The first thing that CXL memory is going to do its open up the memory bandwidth over both the DRAM and PCI-Express controllers on modern processors, says Omura. And we agree.

If you have a system today and you have a set bandwidth across its memory slots, you can increase capacity by adding two DIMMs per memory channel, but then each DIMM gets half the memory bandwidth. But with the addition of CXL memory DIMMs to the system using the SLIC chip, you can use a significant portion of the PCI-Express bus to add more memory channels to the system. Admittedly, the bandwidth coming out of PCI-Express 5.0 slots is not as high and the latency is not as low as with the DRAM controllers on the chip, but it works. And at some point, when PCI-Express 6.0 is out, there may not be a need for DDR5 or DDR6 memory controllers in certain classes of processors, and DDR controllers may turn into exotic parts much as HBM stacked memory is exotic and only for special use cases. The hope to CXL memory over PCI-Express 5.0 and 6.0 will not be much worse (if at all) than going through the NUMA links to an adjacent socket in a multi-socket system, and it may be even less of a hassle once CXL ports literally are the main memory ports on systems and DDR and HBM are the specialized, exotic memory that is only used when necessary. At least that’s what we think might happen.
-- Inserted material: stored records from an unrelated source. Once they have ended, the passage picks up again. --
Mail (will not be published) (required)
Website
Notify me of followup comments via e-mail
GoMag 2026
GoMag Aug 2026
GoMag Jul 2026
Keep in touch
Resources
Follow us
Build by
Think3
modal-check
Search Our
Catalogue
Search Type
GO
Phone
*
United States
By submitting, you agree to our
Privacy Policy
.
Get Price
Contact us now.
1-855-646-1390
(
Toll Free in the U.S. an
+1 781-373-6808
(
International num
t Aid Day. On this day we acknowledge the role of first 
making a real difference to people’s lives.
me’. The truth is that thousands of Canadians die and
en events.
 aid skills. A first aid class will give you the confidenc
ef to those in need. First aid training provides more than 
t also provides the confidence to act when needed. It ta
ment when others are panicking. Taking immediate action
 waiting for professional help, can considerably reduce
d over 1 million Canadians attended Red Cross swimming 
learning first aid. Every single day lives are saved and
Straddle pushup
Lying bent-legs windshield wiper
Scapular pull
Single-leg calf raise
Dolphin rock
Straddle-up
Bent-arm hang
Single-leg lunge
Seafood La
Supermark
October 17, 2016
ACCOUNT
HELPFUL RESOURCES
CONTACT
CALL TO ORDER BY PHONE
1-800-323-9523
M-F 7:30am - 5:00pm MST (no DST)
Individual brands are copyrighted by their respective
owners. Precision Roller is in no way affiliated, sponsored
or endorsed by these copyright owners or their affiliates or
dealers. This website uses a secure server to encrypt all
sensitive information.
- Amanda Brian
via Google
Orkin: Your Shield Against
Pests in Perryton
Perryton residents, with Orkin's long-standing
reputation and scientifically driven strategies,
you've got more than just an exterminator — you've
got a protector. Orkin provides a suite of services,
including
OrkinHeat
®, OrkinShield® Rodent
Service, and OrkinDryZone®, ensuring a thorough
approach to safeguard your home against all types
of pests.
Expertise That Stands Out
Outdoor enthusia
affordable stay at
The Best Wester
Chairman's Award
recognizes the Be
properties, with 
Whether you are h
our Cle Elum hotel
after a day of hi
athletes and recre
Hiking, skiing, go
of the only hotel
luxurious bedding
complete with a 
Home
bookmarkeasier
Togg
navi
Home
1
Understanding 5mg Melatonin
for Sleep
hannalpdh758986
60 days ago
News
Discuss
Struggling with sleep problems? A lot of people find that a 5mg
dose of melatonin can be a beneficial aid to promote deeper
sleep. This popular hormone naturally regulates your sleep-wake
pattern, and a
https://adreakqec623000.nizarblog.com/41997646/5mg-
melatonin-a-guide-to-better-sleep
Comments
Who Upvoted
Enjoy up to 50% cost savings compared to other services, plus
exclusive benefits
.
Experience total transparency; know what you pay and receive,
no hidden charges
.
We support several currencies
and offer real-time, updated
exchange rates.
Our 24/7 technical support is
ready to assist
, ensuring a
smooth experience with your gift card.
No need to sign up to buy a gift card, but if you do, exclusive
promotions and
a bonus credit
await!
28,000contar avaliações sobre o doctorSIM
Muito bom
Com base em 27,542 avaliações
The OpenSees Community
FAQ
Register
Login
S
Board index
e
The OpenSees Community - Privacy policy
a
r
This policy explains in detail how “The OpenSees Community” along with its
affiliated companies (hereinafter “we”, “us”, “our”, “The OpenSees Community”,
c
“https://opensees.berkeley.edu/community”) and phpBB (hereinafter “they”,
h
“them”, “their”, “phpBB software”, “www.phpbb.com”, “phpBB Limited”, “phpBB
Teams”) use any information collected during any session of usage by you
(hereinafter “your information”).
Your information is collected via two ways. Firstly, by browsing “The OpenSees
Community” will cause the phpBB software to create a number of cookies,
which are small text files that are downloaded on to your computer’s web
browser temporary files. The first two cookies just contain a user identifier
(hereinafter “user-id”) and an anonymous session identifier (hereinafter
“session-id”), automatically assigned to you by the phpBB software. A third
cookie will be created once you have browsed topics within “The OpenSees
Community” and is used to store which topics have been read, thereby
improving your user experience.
The CXL memory expansion is just the first stage in this evolution. It won’t be long before CXL chips like Marvell’s SLIC will be used to create shared memory pools across diverse – and often incompatible –compute engines, and even further down the road, we can expect for there to be CXL switching infrastructure that creates a composable fabric between different types of memory devices and different kinds of compute engines. Like this:

In the full vision that Marvell has, sometimes there will be some local memory on XPUs – the X is a variable for designating CPU, GPU, DPU, and so on – and a CXL ink over PCI-Express will hook out to a memory module that has integrated compute on it for doing specialized functions – and you can bet that Marvell wants to use its custom processor design team to help hyperscalers, cloud builders, and anyone else who has reasonable volumes put compute on memory and link it to XPUs. Marvell is also obviously keen on using the CXL controllers it is getting through the Tanzanite acquisition to create SmartNICs and DPUs that have native CXL capabilities and composability in their own right.

And then, some years hence, as we have talked about many times, we will get true composability within datacenter racks, and not just for GPUs and flash working over PCI-Express. But across compute, memory, and storage of all kinds.

Marvell already has the compute (Octeon NPUs and custom ThunderX3 processors if you want them), DPUs and SmartNICs, electro-optics, re-timers, and SSD controllers needed in datacenter server and rack architectures, and now Tanzanite gives it a way to supply CXL expanders, CXL fabric switches, and other chippery that together comprise what Omura says is a “multi-billion dollar” opportunity.

This is the opportunity that Tanzanite was created to chase, and here are the prototype use cases it had envisioned prior to the Marvell deal:

We think every one of these machines above will sell like hot cakes – provided the DRAM memory comes down in price a bit. Memory is still too expensive.